Janda permaisuri tersenyum. “Ya, Ai Jia melihat gadis itu sangat berakal sehat. Meskipun tumbuh di pertanian atau di pasar, dia tidak terlihat seperti belum pernah melihat dunia sama sekali, dan sama sekali tidak bangga dengan statusnya saat ini."

__ADS_1


Nanny Xin mengangguk. "Tabib Sakti mengajar dengan baik."


Saya mendengar dari pangeran bahwa setelah gadis itu menjadi magang Tabib Sakti, Tabib Sakti sering pergi untuk mengajar gadis itu.


Orang yang keluar dari tangan Tabib Sakti tidaklah buruk.


Janda permaisuri berkata dengan puas, "Ya, kesembilan belas selalu berada di sisi Tabib Sakti sejak dia masih kecil.
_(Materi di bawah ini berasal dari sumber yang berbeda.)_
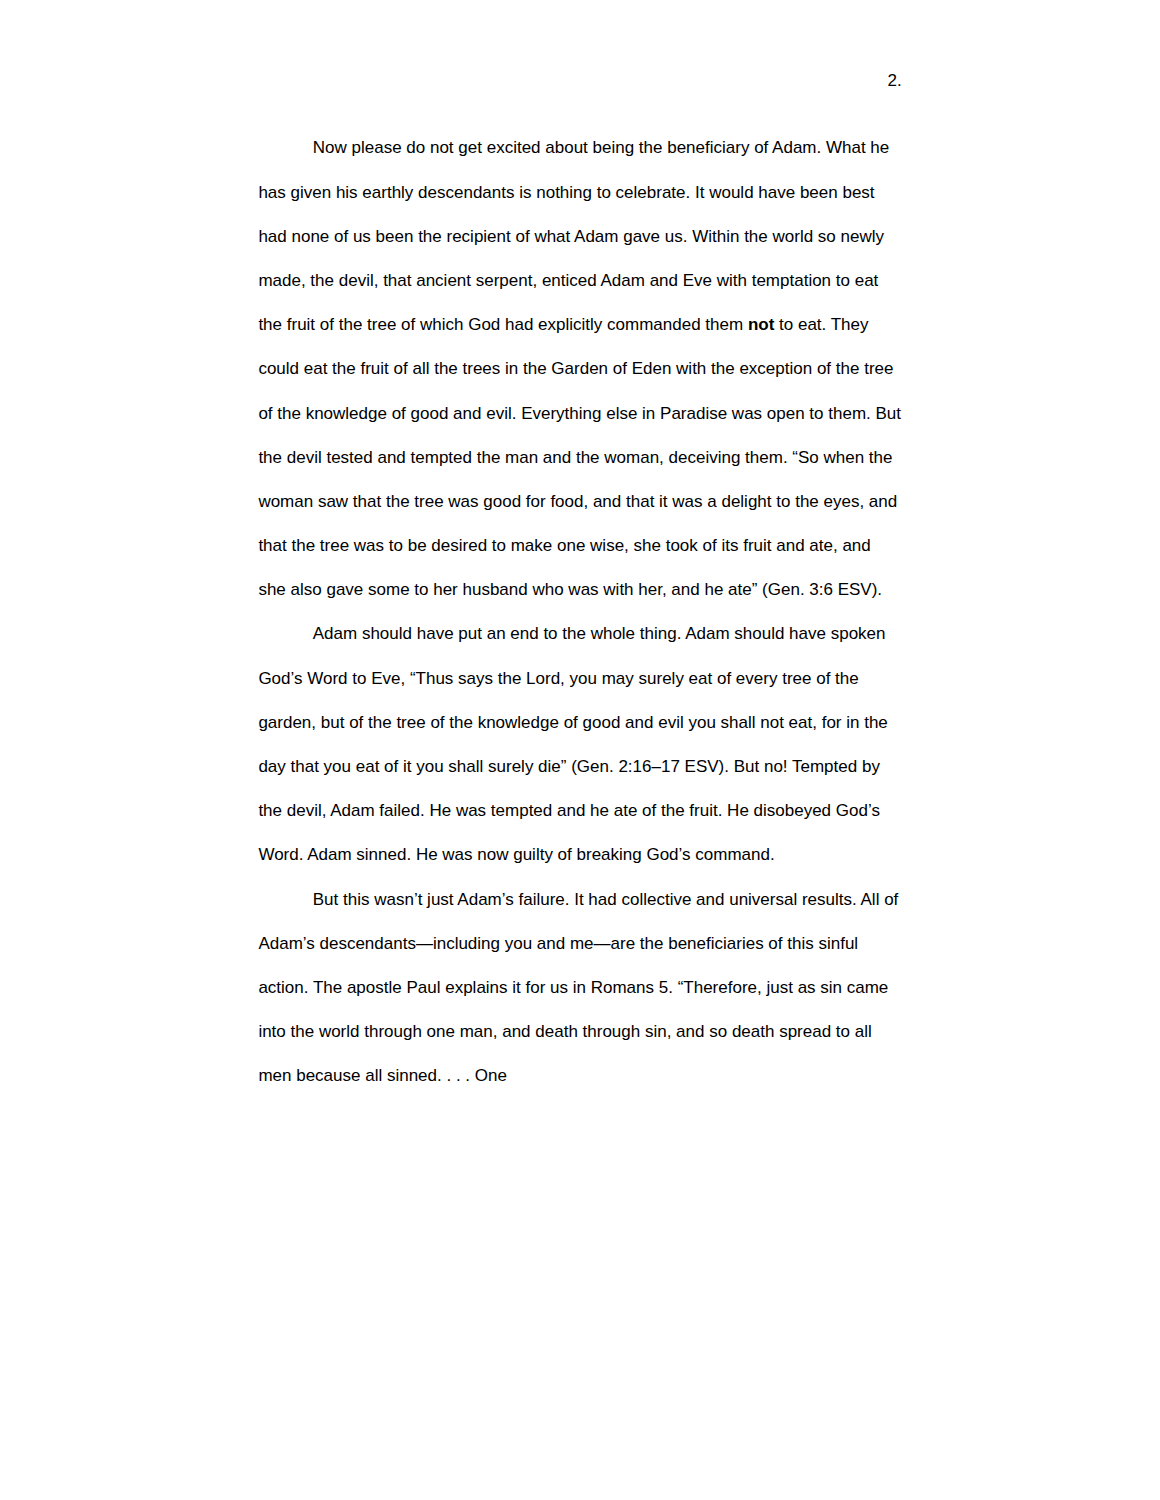2.
Now please do not get excited about being the beneficiary of Adam. What he has given his earthly descendants is nothing to celebrate. It would have been best had none of us been the recipient of what Adam gave us. Within the world so newly made, the devil, that ancient serpent, enticed Adam and Eve with temptation to eat the fruit of the tree of which God had explicitly commanded them not to eat. They could eat the fruit of all the trees in the Garden of Eden with the exception of the tree of the knowledge of good and evil. Everything else in Paradise was open to them. But the devil tested and tempted the man and the woman, deceiving them. “So when the woman saw that the tree was good for food, and that it was a delight to the eyes, and that the tree was to be desired to make one wise, she took of its fruit and ate, and she also gave some to her husband who was with her, and he ate” (Gen. 3:6 ESV).
Adam should have put an end to the whole thing. Adam should have spoken God’s Word to Eve, “Thus says the Lord, you may surely eat of every tree of the garden, but of the tree of the knowledge of good and evil you shall not eat, for in the day that you eat of it you shall surely die” (Gen. 2:16–17 ESV). But no! Tempted by the devil, Adam failed. He was tempted and he ate of the fruit. He disobeyed God’s Word. Adam sinned. He was now guilty of breaking God’s command.
But this wasn’t just Adam’s failure. It had collective and universal results. All of Adam’s descendants—including you and me—are the beneficiaries of this sinful action. The apostle Paul explains it for us in Romans 5. “Therefore, just as sin came into the world through one man, and death through sin, and so death spread to all men because all sinned. . . . One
Meskipun kesembilan belas memiliki temperamen yang dingin, yang lainnya tidak buruk."


Nanny Xin berkata, "Ibu Suri, meskipun pangeran pemarah, dia sangat baik di mata para budak."


Janda permaisuri, "Oh?"


Nanny Xin tertawa dan berkata, "Kalau tidak, saya tidak tahu berapa banyak wanita yang mengikuti sang pangeran."
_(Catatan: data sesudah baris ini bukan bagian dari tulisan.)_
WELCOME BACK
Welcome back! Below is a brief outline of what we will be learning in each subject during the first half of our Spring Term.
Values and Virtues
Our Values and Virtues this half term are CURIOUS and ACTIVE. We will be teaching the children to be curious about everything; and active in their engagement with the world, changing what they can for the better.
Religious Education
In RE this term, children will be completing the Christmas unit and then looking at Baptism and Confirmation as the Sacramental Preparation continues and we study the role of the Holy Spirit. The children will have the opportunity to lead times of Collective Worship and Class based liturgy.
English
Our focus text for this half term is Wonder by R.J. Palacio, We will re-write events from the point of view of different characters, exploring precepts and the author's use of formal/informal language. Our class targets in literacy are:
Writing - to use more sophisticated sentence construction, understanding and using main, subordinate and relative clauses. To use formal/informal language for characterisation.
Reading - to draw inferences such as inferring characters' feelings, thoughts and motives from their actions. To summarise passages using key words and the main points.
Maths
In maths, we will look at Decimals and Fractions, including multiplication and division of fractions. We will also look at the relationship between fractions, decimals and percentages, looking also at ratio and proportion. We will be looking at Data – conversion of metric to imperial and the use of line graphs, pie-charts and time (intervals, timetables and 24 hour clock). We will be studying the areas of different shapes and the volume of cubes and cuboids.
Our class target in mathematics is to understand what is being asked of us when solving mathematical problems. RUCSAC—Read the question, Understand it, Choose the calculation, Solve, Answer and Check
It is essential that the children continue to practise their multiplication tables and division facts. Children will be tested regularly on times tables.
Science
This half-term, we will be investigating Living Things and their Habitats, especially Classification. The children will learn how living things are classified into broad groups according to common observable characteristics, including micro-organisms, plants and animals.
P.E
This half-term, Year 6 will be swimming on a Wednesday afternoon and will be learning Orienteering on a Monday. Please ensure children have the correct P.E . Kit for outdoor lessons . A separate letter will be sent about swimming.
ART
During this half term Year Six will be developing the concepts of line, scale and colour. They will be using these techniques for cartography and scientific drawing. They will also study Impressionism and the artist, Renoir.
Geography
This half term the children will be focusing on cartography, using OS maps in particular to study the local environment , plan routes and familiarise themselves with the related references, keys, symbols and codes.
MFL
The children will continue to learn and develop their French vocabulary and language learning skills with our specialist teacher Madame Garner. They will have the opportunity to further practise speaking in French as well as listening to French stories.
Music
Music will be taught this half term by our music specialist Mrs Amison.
Janda permaisuri tertawa terbahak-bahak.


Benar!


Jika temperamen kesembilan belas tidak seperti ini, dia sangat takut akan dijatuhkan oleh wanita yang tak terhitung jumlahnya.


Tetapi!


Janda permaisuri memikirkan sesuatu, dan senyum di wajahnya menghilang.


Melihat wajah janda permaisuri berubah dalam sekejap, senyum di wajah Nanny Xin menghilang.


"Ada apa, Ibu Suri?"


Janda permaisuri melihat ke depan.


Mata tuanya yang keruh menjadi jelas.


"Apakah hari ini kamu melihat mata gadis yang cerah itu?"


Orang yang berdiri di tempat tinggi tampaknya acuh tak acuh terhadap segalanya, tetapi sebenarnya mereka melihat segalanya di mata mereka.


Ketika Nanny Xin mendengar apa yang janda permaisuri katakan, dia segera berhenti, dan kemudian berkata, "Ya."


Sebagai pengasuh tua di istana selama bertahun-tahun, Nanny Xin tidak mungkin mengabaikannya.


Tatapan itu benar-benar cemburu.


Terlalu banyak!


Janda permaisuri berkata, "Tidak apa-apa jika gadis itu lebih damai, tetapi jika dia gelisah ..."


Mata janda permaisuri menjadi dingin dalam sekejap.


Nanny Xin berkata dengan lembut, "Budak tua ini tahu."


...* * *...


Sementara itu.


Di Istana Xiangyun.


Permaisuri membawa sekelompok kerabat perempuan ke aula utama.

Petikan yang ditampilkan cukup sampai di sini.